_Requirement A_:
In the AWS re:Invent text, what does CLI v2 include out of the box?
_Requirement B_:
In the AWS re:Invent text, rewrite the paragraph beginning "I expect further, closer integrations between services" as a short bulleted list that keeps its main facts.

_Quoted passage_:
────────────────────────────────────────

CloudFormation resource import allows you to bring existing resources into CloudFormation. Although we always build our environments using automation (either CloudFormation or, increasingly, Terraform) there is certainly experimentation via console in the early days of projects so the ability to reverse-engineer to CF as a starting point is valuable.

A vital tool for DevOps is the AWS Command Line Interface (CLI) which allows access to services from your client, using a terminal. CLI v2 is coming soon (still in developer preview) has SSO out the box, meaning automatic short-term credential management, which enables developers to switch between accounts and roles seamlessly without refreshing credentials. Check it out if you’re using DevOps CLI functions on AWS.

IoT Device Management has been enhanced with Fleet Level Metrics and improved ways to query across devices. This will be able to easily identify things like overheating batteries which are in the top percentile of temperature in vehicles and gather more information to trigger preventative actions. There are also some very handy operational improvements in managing IAM roles and the cross-instance restore enhancement to Redshift.

Crystal ball time

What announcements do I expect at this year’s re:Invent?

Welcome to re:invent 2018 and 2019 will be even bigger

re:Invent 2018 was big and 2019 will be even bigger

I expect further, closer integrations between services, many of which will involve links into SageMaker Machine Learning tasks, like the CloudWatch anomaly detection and FindMatches functions within Glue. There may be some announcements regarding Big Data, including more updates to RedShift and integrations with QuickSight becoming even easier.

I expect further developments of newer technology-based services like Neptune (in the growing graph database space) and QLDB/Managed Blockchain as the synergies between these technologies and AI/ML are being realised, for example in Graph Analytics.

Enhancements to the core machine learning services will be of most interest to us of course. I expect support for more and more powerful algorithms in SageMaker and higher instance memory sizes to run training jobs. There are also lots of development and code pipeline announcements, perhaps we can see some inroads into Agile development, managing stories, etc within the service.

There are many ways to extract, transform and load data in AWS. I think that data orchestration is going to be enhanced to bring together the various ways of managing data flows into and out of Data Lakes and other data stores with easier definitions and flow management. One interesting idea I heard recently was to take data out of structured databases and “mix it up a bit” to see if the imposed structure of systems had hidden connections.

Conversational interfaces are at the top of the Gartner Hype cycle for 2019 and set to reach maturity within 2 years. Given the aforementioned increases in language support I expect a convergence in end to end conversational services enhancing Lex Bots (Alexa skills type services in other words) that can be integrated into solutions AND incorporate translation services.

────────────────────────────────────────

Chart-based quiz items
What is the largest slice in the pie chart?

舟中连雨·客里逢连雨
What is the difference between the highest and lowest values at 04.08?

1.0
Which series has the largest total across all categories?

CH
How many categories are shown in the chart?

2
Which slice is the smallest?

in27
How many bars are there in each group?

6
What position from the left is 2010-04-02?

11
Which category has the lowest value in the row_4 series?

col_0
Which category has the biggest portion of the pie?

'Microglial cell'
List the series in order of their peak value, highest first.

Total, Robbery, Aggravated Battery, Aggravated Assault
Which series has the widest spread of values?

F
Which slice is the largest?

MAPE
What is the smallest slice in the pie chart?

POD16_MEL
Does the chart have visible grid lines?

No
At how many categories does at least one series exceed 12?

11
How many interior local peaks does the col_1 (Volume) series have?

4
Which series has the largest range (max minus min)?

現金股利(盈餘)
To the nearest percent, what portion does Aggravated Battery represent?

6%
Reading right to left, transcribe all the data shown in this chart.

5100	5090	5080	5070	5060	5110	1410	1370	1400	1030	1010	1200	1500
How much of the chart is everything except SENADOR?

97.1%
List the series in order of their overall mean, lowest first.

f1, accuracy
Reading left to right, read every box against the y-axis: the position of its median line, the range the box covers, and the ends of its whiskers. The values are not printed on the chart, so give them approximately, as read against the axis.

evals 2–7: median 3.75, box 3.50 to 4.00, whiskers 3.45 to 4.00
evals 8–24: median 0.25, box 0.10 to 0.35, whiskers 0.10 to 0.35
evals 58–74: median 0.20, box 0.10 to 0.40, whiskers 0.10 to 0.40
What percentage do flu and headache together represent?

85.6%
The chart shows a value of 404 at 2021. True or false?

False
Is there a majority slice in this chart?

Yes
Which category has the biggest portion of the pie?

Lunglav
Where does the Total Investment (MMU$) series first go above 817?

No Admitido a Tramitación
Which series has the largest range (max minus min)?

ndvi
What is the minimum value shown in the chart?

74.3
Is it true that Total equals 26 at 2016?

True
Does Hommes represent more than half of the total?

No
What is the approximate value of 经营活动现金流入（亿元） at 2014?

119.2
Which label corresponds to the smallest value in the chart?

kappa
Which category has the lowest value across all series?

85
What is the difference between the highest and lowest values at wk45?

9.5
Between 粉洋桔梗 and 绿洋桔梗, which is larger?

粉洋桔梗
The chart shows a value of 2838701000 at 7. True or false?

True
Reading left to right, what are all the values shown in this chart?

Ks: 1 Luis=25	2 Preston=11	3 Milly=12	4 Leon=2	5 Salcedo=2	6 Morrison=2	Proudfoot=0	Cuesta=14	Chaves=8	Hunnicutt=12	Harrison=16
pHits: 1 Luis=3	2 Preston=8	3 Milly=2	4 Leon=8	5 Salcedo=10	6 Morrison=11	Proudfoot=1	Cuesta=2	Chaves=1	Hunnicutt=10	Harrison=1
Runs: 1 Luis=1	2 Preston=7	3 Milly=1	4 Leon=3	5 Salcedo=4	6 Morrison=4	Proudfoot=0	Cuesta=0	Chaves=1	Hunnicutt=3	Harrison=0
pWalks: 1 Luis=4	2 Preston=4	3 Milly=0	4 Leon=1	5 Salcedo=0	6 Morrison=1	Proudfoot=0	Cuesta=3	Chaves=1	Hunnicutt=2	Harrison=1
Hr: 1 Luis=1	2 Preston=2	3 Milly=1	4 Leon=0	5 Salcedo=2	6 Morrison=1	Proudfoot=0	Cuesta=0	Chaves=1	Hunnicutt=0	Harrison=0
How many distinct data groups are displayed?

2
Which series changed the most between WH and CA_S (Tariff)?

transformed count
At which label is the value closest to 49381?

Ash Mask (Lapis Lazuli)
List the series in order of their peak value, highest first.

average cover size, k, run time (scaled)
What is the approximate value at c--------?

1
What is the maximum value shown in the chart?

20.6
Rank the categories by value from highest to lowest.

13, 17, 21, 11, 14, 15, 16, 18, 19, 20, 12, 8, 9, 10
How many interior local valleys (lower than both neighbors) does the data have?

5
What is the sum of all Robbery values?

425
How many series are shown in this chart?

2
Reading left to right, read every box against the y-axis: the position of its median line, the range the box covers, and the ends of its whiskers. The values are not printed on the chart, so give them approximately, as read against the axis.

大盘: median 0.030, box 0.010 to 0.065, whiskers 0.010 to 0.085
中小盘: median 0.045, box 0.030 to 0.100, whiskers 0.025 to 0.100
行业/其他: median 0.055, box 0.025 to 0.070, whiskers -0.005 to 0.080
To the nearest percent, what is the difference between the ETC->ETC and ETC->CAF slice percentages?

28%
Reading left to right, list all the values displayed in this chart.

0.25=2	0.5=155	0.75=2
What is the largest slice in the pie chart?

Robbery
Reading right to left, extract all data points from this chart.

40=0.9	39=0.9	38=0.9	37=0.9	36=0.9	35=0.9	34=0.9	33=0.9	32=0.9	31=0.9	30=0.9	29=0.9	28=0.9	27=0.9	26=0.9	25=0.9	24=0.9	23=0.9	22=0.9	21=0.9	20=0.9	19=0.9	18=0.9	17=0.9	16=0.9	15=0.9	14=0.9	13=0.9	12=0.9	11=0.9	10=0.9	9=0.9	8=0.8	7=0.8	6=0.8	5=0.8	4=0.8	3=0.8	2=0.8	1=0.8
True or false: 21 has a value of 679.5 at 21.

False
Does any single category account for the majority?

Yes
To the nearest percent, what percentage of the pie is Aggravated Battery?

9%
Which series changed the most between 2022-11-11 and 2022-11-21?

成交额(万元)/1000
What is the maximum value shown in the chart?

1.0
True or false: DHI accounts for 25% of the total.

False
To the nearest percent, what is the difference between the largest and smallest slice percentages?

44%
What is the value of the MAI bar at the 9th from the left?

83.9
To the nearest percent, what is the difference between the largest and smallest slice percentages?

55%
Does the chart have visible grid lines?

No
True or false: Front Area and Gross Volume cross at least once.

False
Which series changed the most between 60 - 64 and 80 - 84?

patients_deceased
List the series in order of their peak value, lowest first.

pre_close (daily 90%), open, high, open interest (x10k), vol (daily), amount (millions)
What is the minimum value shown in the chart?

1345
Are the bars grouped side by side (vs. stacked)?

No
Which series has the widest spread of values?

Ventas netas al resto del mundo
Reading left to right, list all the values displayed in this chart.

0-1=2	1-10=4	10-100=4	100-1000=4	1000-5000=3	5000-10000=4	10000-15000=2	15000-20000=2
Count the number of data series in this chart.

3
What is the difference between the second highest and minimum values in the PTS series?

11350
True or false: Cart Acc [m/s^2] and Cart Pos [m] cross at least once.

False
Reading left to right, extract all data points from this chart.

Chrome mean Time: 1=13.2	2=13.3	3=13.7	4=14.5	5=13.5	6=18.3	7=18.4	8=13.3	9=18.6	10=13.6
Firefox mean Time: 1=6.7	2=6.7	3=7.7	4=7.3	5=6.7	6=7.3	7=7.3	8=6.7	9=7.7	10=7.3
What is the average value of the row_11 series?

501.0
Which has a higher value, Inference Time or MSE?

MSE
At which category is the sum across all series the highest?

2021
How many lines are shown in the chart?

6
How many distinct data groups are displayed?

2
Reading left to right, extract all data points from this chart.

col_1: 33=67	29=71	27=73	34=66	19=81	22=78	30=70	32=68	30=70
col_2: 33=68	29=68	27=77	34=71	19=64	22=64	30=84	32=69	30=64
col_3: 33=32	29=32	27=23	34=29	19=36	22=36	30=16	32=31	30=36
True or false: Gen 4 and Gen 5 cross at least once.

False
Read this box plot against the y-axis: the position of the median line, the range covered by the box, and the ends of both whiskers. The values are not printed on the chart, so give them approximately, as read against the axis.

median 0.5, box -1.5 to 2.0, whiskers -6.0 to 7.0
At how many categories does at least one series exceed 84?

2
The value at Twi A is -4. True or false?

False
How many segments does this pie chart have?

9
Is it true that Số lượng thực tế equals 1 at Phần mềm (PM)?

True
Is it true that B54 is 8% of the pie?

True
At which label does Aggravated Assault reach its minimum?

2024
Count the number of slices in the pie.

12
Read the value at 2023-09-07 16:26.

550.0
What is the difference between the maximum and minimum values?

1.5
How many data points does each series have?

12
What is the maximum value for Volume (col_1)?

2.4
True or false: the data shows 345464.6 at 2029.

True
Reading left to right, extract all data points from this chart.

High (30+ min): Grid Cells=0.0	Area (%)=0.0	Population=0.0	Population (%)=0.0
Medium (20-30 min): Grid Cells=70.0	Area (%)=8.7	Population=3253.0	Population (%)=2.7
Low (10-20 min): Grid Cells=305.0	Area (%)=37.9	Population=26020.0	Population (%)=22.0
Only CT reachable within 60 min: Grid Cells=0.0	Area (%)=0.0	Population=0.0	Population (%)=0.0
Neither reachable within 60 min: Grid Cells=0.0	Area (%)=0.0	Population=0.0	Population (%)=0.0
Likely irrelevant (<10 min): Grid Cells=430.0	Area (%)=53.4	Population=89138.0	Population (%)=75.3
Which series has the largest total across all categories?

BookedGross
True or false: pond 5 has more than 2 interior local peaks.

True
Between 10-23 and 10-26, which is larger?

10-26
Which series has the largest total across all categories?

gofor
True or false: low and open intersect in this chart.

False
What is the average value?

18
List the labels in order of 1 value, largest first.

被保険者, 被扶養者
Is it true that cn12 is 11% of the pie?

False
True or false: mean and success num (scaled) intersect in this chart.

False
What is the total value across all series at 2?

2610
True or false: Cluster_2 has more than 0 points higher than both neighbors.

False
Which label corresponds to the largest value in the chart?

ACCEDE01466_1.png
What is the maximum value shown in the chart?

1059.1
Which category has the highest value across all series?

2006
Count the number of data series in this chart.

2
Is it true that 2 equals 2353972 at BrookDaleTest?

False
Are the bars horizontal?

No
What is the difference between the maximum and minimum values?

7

────────────────────────────────────────

_Task answer A_:
SSO, meaning automatic short-term credential management.

_Task answer B_:
- Closer integrations between services are expected, many involving links into SageMaker Machine Learning tasks, such as CloudWatch anomaly detection and the FindMatches functions within Glue.
- Big Data announcements may come, including more RedShift updates.
- Integrations with QuickSight may become even easier.